Issue 34,  Poetry

Roots by Benjamin Balthaser

You pull the turnip from the black,

almost frozen ground and show me

the roots, still unshrouding from

their wet tangle of soil. They startle,

 

these dense webs, they aren’t

tentacles or long spindly arms — the roots

feather forth, ghostly, like the white fans

of fish at the bottom of oceans. Ever since

 

your new job out on the oil fields,

you tell me it takes you until

your first coffee to remember

where you are, the room dark,

snow in the slump of concrete bricks

that marks the lot behind your kitchen window.

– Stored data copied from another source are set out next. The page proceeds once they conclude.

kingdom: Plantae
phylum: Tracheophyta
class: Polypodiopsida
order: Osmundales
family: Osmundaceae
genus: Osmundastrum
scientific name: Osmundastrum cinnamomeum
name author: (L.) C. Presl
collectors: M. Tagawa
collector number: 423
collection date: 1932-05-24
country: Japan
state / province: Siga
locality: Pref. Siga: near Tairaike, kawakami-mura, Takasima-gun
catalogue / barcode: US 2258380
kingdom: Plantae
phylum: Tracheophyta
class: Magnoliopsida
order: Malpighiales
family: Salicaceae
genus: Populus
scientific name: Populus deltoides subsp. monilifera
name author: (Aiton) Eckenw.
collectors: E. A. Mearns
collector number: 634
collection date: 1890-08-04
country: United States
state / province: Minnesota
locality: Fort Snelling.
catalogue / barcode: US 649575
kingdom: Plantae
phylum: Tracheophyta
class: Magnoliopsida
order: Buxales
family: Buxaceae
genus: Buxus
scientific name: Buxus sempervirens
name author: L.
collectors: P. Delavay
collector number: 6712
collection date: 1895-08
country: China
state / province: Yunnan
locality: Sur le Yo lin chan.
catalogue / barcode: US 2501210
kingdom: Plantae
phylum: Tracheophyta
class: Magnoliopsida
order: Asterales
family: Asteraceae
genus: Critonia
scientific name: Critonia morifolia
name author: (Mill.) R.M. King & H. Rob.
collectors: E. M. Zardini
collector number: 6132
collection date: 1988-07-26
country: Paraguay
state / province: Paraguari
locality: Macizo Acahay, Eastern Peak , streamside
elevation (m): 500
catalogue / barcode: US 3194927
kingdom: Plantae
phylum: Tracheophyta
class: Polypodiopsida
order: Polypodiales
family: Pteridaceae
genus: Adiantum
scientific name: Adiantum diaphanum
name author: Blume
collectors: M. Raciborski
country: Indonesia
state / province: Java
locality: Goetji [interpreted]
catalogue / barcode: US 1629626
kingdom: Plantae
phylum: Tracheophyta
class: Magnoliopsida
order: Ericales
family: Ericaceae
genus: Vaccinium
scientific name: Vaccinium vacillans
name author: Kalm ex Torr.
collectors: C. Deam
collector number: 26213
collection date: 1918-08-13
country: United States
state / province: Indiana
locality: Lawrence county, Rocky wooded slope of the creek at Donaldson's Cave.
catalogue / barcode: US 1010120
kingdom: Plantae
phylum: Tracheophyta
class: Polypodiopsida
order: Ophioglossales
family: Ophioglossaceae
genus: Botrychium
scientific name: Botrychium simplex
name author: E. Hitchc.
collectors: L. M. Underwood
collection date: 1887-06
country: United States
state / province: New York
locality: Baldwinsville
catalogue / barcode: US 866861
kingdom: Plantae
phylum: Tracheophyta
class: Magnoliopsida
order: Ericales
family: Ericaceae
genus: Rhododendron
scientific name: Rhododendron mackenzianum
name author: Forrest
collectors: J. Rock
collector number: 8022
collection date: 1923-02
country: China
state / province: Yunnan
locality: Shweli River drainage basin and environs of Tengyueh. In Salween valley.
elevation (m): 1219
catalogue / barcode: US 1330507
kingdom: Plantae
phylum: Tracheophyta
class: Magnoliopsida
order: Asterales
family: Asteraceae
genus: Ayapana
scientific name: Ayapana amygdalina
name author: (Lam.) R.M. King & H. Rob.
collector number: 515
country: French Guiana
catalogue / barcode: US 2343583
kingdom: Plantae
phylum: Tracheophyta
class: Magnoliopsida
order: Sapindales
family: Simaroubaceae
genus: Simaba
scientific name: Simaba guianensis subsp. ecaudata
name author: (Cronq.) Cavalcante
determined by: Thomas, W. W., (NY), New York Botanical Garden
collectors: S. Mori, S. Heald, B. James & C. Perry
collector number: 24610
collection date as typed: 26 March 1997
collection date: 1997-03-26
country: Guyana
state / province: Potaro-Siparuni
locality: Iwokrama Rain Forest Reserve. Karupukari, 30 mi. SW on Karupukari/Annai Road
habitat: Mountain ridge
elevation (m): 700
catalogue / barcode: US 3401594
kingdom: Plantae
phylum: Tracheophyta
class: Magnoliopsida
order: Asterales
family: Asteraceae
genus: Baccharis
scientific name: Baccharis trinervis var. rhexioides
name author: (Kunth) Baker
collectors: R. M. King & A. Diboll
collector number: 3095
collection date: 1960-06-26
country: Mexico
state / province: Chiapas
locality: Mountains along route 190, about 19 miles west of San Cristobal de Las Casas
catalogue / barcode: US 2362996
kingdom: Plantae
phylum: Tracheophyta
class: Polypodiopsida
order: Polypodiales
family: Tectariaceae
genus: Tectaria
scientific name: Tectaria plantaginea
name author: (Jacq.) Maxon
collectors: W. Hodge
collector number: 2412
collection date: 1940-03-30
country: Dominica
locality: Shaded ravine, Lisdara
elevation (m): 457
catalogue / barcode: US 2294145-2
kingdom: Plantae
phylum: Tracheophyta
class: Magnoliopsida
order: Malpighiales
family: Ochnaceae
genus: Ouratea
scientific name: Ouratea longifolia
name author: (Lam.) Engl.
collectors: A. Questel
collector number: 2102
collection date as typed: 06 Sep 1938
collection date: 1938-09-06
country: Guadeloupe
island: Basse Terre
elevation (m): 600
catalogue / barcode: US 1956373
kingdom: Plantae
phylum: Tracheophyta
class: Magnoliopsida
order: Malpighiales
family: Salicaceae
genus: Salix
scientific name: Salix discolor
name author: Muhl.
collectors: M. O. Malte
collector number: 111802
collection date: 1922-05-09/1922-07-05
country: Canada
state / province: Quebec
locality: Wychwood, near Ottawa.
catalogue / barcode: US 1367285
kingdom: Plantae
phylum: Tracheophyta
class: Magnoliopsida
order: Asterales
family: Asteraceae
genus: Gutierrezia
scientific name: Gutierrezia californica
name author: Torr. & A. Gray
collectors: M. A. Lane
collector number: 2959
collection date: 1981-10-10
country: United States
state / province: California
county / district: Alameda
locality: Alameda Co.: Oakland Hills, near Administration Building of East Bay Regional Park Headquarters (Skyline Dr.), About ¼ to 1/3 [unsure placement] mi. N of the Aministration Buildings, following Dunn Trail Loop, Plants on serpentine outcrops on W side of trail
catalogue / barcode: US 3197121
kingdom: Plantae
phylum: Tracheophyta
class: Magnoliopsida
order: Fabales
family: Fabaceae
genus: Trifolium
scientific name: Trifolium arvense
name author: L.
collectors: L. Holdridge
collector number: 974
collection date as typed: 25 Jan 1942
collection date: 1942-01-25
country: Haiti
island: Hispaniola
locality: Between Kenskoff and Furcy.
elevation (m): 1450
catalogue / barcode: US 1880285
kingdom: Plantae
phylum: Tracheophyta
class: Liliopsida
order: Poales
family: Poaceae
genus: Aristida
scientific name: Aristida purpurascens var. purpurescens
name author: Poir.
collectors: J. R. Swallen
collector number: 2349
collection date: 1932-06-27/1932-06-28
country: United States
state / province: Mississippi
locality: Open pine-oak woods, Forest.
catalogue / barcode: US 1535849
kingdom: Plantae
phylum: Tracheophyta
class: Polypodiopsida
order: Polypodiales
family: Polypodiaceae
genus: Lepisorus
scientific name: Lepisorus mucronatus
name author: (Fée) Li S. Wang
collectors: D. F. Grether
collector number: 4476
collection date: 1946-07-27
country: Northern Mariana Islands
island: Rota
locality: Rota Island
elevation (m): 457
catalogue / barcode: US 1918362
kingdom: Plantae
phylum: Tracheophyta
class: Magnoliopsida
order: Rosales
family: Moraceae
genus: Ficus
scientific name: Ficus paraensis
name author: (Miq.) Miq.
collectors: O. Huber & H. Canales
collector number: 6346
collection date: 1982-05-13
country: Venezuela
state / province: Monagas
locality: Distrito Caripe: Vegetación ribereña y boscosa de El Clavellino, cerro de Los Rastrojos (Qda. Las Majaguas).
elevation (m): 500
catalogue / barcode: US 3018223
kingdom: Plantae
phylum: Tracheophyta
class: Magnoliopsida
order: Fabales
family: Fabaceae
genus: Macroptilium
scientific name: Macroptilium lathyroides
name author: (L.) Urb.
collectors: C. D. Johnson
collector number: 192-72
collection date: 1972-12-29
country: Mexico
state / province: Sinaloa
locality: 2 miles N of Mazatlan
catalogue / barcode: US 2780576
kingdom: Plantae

It’s like swimming in a strange bay,

you say, you don’t know when

you will reach the shore. You hand

me the turnip and even after

I rinse it I can taste the soil, dark,

fibrous, like a shred of night

 

we swim through, awakened daily

from the blue trench of sleep. You wonder

what it would be like for your

bewilderment to last all day, to spend

a life fanning the night in front of you,

imagining you are always somewhere

new, just finding your way, even as your invisible

fins circle you even more firmly in place.


Benjamin Balthaser is author of Anti-Imperialist Modernism (UMich Press 2016) and Dedication (Partisan Press 2011). His critical and creative work has appeared or is forthcoming in Boston Review, American Quarterly, Massachusetts Review, Minnesota Review, Poetry International, and elsewhere. He teaches 20th C American literature and poetry writing at Indiana University, South Bend, and lives in Chicago.